Die Iran-Frage wird im Mittelpunkt des Besuchs des Präsidenten in der Region stehen. Trotz der Wiederaufnahme der Verhandlungen über das Atomabkommen ist es alles andere als sicher, dass eine Einigung erzielt wird. Die Regierung ist sich bewusst, dass sie sich auf eine Situation einstellen muss, in der es kein Abkommen gibt und das iranische Atomprogramm weiterhin voranschreitet. Eine enge Koordinierung zwischen Israel und den Vereinigten Staaten ist unerlässlich, und Israel sollte sich mit der Regierung bemühen, rote Linien zu definieren und sich im Voraus auf politische, wirtschaftliche und militärische Reaktionen zu einigen, falls diese überschritten werden. Zum einen ist es wichtig, die Risiken und Chancen einer Verlängerung des Abkommens zu analysieren. Zugleich sollte bei dem Besuch eine gemeinsame Planung für eine militärische Option gegen den Iran verfolgt werden. Selbst wenn Israel die Fähigkeit entwickeln kann, unabhängig zu handeln, ist es von grosser Bedeutung, die Koordination mit den Vereinigten Staaten im operativen Bereich und die amerikanische Unterstützung für israelische Aktionen zu verstärken, nicht zuletzt als Druckmittel gegenüber dem Iran.

Unabhängig davon, ob das Atomabkommen erneuert wird oder nicht, soll der Besuch von Präsident Biden auch dazu dienen, die regionale Koordinierung zu starken angesichts der anhaltenden Bemühungen des Irans, sich in der gesamten Region einzuigeln und seinen Einsatz von Raketen und Drohnen auszuweiten.

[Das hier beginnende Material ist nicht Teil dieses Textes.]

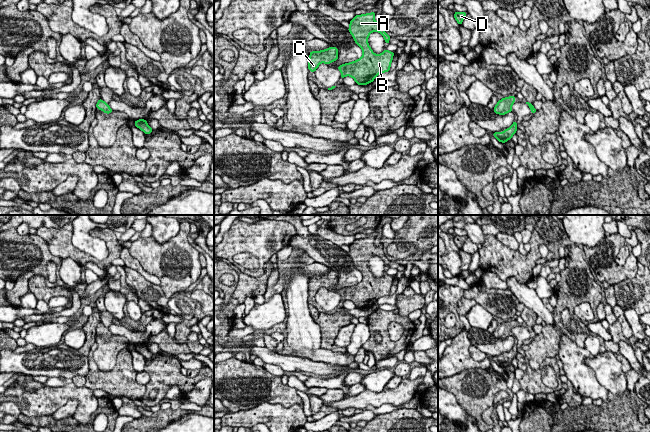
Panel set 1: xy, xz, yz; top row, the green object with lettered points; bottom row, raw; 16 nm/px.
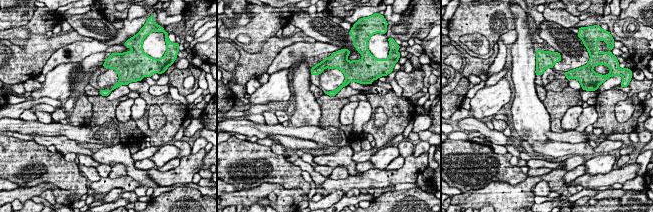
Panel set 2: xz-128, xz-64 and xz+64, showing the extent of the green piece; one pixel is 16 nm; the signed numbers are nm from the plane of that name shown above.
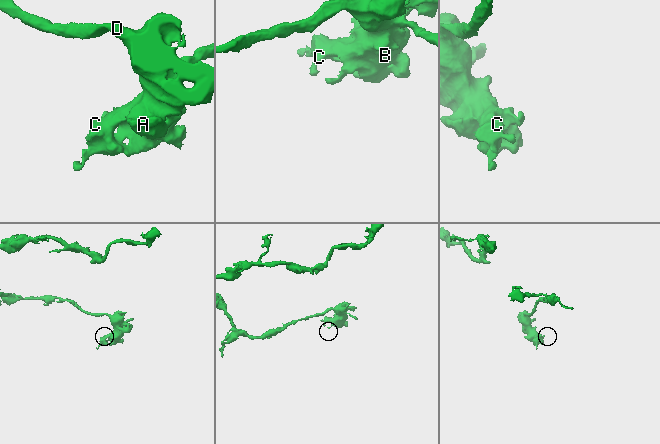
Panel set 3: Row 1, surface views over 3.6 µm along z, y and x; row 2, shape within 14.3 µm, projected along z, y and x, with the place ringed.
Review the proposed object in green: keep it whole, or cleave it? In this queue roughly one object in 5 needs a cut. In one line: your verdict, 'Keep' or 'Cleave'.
Keep

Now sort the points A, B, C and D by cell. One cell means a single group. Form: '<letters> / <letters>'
A B C D

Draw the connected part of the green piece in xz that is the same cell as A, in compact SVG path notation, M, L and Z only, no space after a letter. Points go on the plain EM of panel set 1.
M374 236L356 239L349 246L348 255L356 269L362 273L362 281L337 291L341 296L341 303L350 300L356 308L367 309L373 306L377 299L390 294L395 276L384 273L381 278L375 278L368 268L368 261L372 256L379 256L384 261L386 268L389 268L391 262L385 257L383 245L380 243L379 246L376 246L375 240Z

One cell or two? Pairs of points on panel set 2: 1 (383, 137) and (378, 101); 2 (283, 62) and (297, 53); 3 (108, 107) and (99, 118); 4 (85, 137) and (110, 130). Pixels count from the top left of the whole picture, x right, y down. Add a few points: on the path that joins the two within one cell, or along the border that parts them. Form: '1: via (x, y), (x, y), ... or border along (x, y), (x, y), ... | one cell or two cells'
1: via (391, 128), (391, 115), (387, 108) | one cell
2: via (286, 59), (294, 53) | one cell
3: via (105, 110), (101, 115) | one cell
4: via (91, 134), (104, 134) | one cell

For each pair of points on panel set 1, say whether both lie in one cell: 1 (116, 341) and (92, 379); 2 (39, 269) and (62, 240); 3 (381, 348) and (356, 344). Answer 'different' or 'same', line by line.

In diesem Zusammenhang ist es wichtig, die fortgesetzte amerikanische Unterstützung für Israels “Kampagne zwischen den Kriegen” sicherzustellen und in Abstimmung mit den arabischen Ländern dem Präsidenten gegenüber den Wert der fortgesetzten amerikanischen Präsenz im Irak und in Syrien zu betonen.

Der Besuch hat das Potenzial, den Trend zur Normalisierung zwischen Israel und den arabischen Ländern im Allgemeinen und Saudi-Arabien im Besonderen zu vertiefen. Auch wenn die Chancen für die Schaffung eines regionalen NATO-Bündnisses gering sind, ist die Formulierung eines Fahrplans für engere Beziehungen zwischen Israel und Saudi-Arabien für alle Seiten von strategischer Bedeutung. Israel seinerseits täte gut daran, sich darauf zu konzentrieren, Ideen für verdeckte und öffentliche Massnahmen zu entwickeln, die es den Saudis erleichtern würden, den Rubikon zu überschreiten und die bilateralen Beziehungen in einem ihnen genehmen Tempo voranzubringen. Ein Durchbruch in den israelisch-saudischen Beziehungen wäre eine angemessene Gegenleistung für die Bemühungen von Präsident Biden.

Zusammenfassen ist Präsident Bidens Besuch in Israel und der Region eine Gelegenheit, die nationale Sicherheit Israels auf der Grundlage einer klaren und deutlichen Demonstration des Engagements der Vereinigten Staaten zu stärken. Der neue Ansatz der Regierung gegenüber Saudi-Arabien – auch wenn er das Ergebnis internationaler Umstände ist – beinhaltet eine Gelegenheit für Israel, sein Potenzial als Partner zu demonstrieren und von den Möglichkeiten zu profitieren, die der Wandel mit sich bringt.

Auf Englisch zuerst erschienen bei INSS. Übersetzung und redaktionelle Anpassungen Audiatur-Online.